=== Passage provided ===
Literally hundreds of pollinators were circling, landing, creeping, resting, sticking their heads inside blooms, getting nectar and pollen. I saw: sweat bees, bumble bees, carpenter bees, honey bees, miner bees,  a leaf-cutter bee, small carpenter bees; a few bees that I couldn’t tell what they were but was pretty sure they were bees; two kinds of butterflies; at least three species of predatory wasps; not to mention flower flies, syrphid flies; and numerous small creatures flying so fast that though they glittered in the sun, it was difficult to tell what family they were from. It’s enough to take your breath away, even if you’ve seen it before–yesterday or the day before, for example. It’s not called high summer for nothing.

This is normal, I told myself. this is what everyone would see, would be used to seeing if we stopped using pesticides and planted gardens full of mostly native flowers.

=== Data provided ===
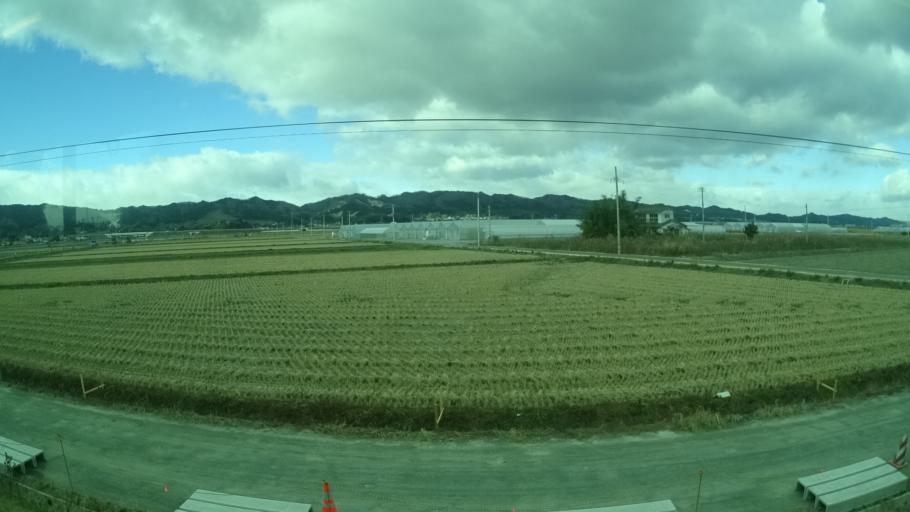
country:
* * *
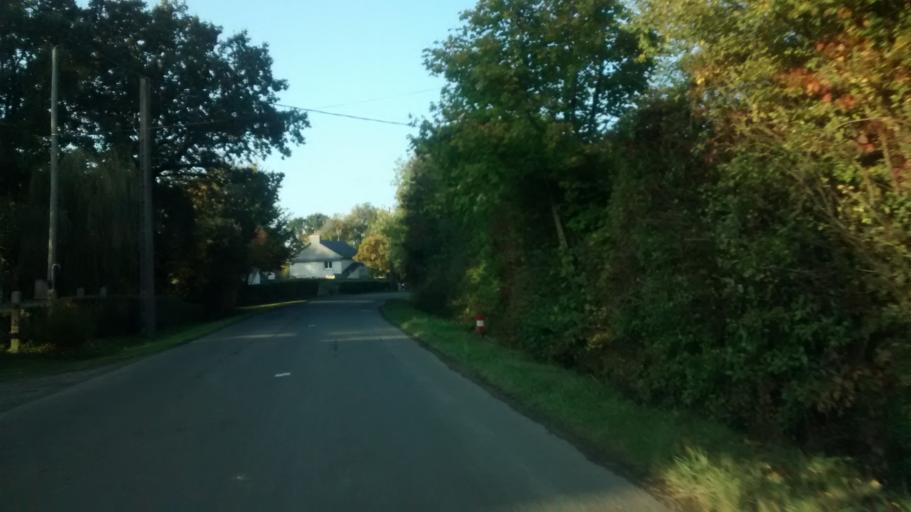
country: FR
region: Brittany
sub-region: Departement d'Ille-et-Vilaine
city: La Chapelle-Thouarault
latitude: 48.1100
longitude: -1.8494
* * *
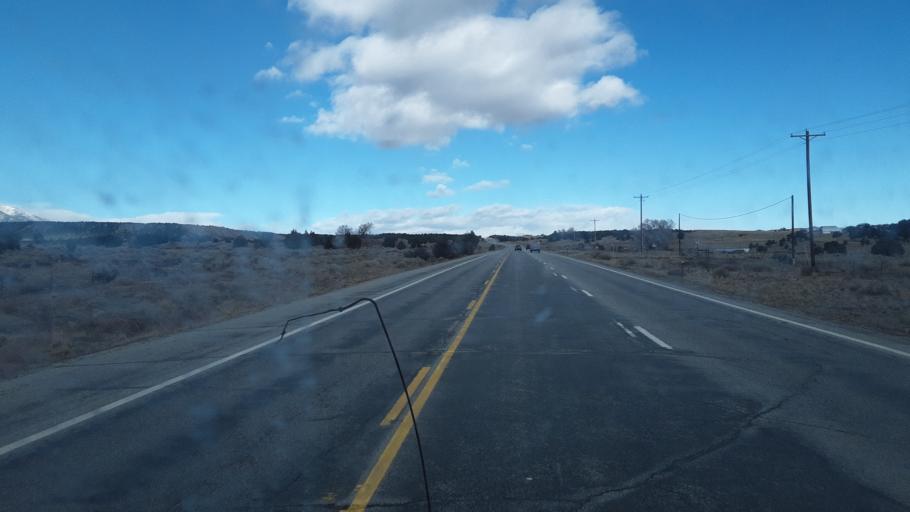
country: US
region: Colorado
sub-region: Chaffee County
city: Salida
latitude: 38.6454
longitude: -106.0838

=== What is asked ===
Write out again the full passage about pollinators in a summer garden, word for word, with nothing added or left out.

=== Problem solution ===
Literally hundreds of pollinators were circling, landing, creeping, resting, sticking their heads inside blooms, getting nectar and pollen. I saw: sweat bees, bumble bees, carpenter bees, honey bees, miner bees,  a leaf-cutter bee, small carpenter bees; a few bees that I couldn’t tell what they were but was pretty sure they were bees; two kinds of butterflies; at least three species of predatory wasps; not to mention flower flies, syrphid flies; and numerous small creatures flying so fast that though they glittered in the sun, it was difficult to tell what family they were from. It’s enough to take your breath away, even if you’ve seen it before–yesterday or the day before, for example. It’s not called high summer for nothing.

This is normal, I told myself. this is what everyone would see, would be used to seeing if we stopped using pesticides and planted gardens full of mostly native flowers.